# Task directions
From the listing below, retype exactly the line holding "Наши магазины", the line holding "re Detection", and the lines between them; skip everything else.

# Records supplied
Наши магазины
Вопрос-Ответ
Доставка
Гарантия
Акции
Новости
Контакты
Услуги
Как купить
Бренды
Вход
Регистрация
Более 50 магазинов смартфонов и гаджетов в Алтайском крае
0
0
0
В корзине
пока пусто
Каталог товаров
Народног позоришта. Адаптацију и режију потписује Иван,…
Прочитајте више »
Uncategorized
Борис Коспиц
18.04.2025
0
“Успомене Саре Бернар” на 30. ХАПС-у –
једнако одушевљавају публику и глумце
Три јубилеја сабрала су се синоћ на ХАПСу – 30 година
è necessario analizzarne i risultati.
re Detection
--
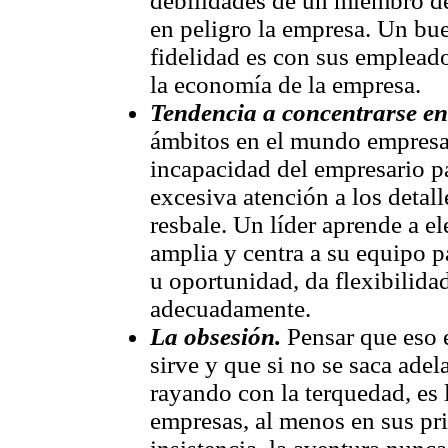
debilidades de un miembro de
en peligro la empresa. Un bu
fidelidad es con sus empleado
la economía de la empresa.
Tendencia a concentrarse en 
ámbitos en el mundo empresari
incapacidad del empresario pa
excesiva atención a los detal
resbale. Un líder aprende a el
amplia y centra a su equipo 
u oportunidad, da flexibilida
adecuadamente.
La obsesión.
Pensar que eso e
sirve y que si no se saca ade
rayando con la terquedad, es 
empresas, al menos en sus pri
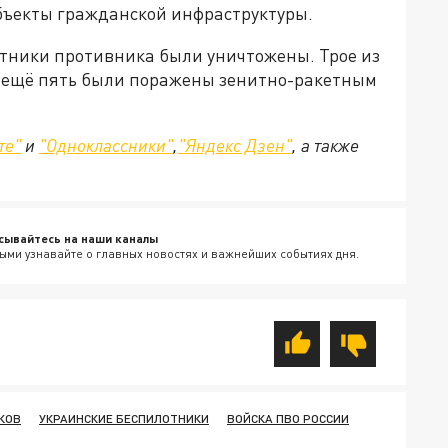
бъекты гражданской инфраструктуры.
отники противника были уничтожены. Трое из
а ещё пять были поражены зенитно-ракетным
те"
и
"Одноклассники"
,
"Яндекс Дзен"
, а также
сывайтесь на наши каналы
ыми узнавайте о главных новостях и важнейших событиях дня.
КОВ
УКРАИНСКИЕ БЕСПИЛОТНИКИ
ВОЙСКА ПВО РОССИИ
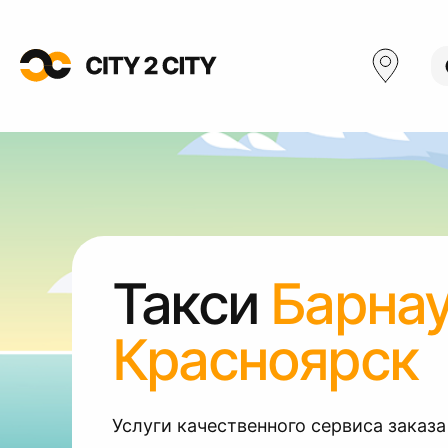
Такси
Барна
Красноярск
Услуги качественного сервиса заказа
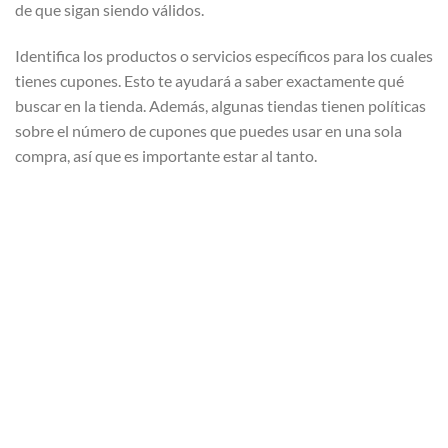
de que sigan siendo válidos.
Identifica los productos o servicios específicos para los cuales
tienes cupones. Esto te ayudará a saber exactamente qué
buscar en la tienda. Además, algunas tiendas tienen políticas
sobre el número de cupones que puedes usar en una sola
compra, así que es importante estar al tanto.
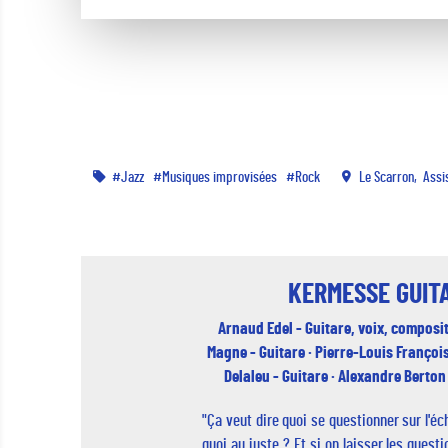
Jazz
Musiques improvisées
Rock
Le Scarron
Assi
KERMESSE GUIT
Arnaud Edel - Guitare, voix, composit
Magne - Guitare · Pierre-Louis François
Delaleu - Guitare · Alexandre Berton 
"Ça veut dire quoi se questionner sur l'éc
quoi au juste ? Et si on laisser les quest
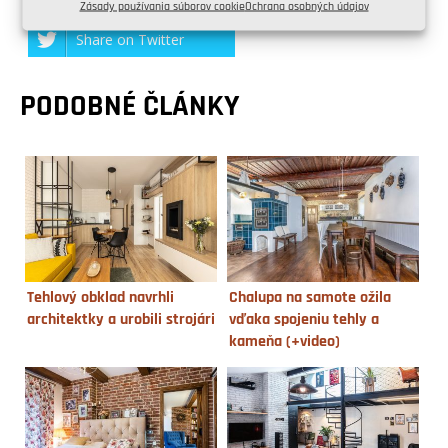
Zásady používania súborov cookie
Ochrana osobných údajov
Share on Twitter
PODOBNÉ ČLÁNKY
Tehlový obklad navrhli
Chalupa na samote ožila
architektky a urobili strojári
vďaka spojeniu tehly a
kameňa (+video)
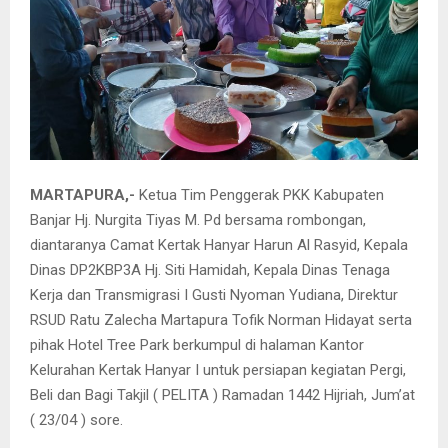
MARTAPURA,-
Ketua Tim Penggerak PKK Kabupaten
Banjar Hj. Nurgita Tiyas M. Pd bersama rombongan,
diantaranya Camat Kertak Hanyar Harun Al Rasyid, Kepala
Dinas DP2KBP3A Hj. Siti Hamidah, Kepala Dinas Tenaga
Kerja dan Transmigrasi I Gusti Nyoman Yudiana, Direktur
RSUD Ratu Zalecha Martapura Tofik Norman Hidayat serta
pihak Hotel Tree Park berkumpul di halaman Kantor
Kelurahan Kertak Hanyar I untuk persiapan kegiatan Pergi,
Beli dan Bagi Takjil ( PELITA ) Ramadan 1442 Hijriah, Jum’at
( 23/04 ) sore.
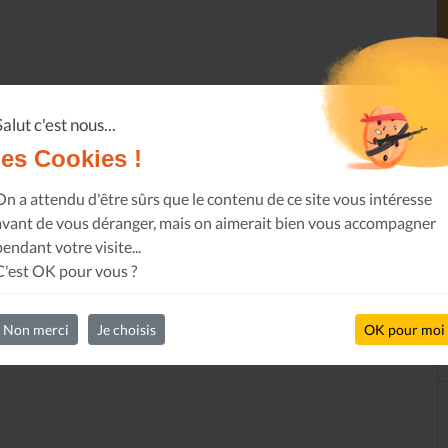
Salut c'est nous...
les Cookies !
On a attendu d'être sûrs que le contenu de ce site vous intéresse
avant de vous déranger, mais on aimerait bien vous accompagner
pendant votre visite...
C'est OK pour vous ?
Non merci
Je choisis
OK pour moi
---
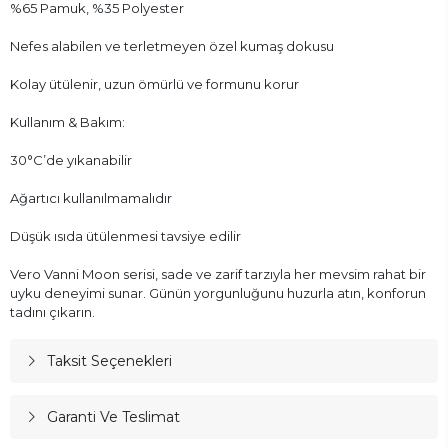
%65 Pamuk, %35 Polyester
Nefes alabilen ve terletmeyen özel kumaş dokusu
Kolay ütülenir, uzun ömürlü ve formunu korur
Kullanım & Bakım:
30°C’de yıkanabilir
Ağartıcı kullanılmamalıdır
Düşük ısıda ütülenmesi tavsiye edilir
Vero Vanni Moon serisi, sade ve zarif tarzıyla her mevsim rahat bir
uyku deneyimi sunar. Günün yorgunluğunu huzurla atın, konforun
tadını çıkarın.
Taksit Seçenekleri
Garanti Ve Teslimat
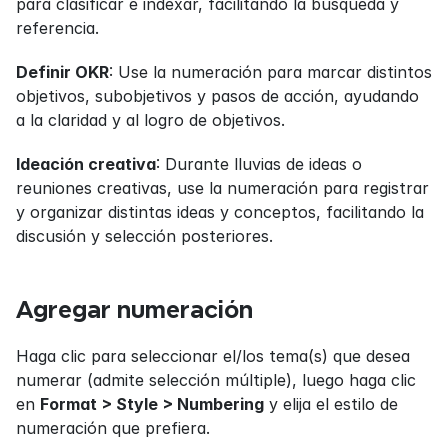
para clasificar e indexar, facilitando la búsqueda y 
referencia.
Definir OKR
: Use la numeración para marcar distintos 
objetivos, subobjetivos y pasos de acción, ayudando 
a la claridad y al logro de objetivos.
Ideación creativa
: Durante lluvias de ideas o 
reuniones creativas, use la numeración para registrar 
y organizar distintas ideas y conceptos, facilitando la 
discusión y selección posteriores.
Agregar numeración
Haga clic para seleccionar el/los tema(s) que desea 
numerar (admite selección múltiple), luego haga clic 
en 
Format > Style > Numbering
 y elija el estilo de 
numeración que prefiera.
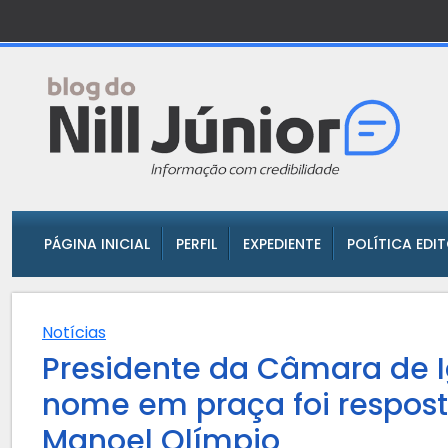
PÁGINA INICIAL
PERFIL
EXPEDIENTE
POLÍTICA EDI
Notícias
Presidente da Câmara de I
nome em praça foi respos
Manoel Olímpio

# Exercise answer
Наши магазины
Вопрос-Ответ
Доставка
Гарантия
Акции
Новости
Контакты
Услуги
Как купить
Бренды
Вход
Регистрация
Более 50 магазинов смартфонов и гаджетов в Алтайском крае
0
0
0
В корзине
пока пусто
Каталог товаров
Народног позоришта. Адаптацију и режију потписује Иван,…
Прочитајте више »
Uncategorized
Борис Коспиц
18.04.2025
0
“Успомене Саре Бернар” на 30. ХАПС-у –
једнако одушевљавају публику и глумце
Три јубилеја сабрала су се синоћ на ХАПСу – 30 година
è necessario analizzarne i risultati.
re Detection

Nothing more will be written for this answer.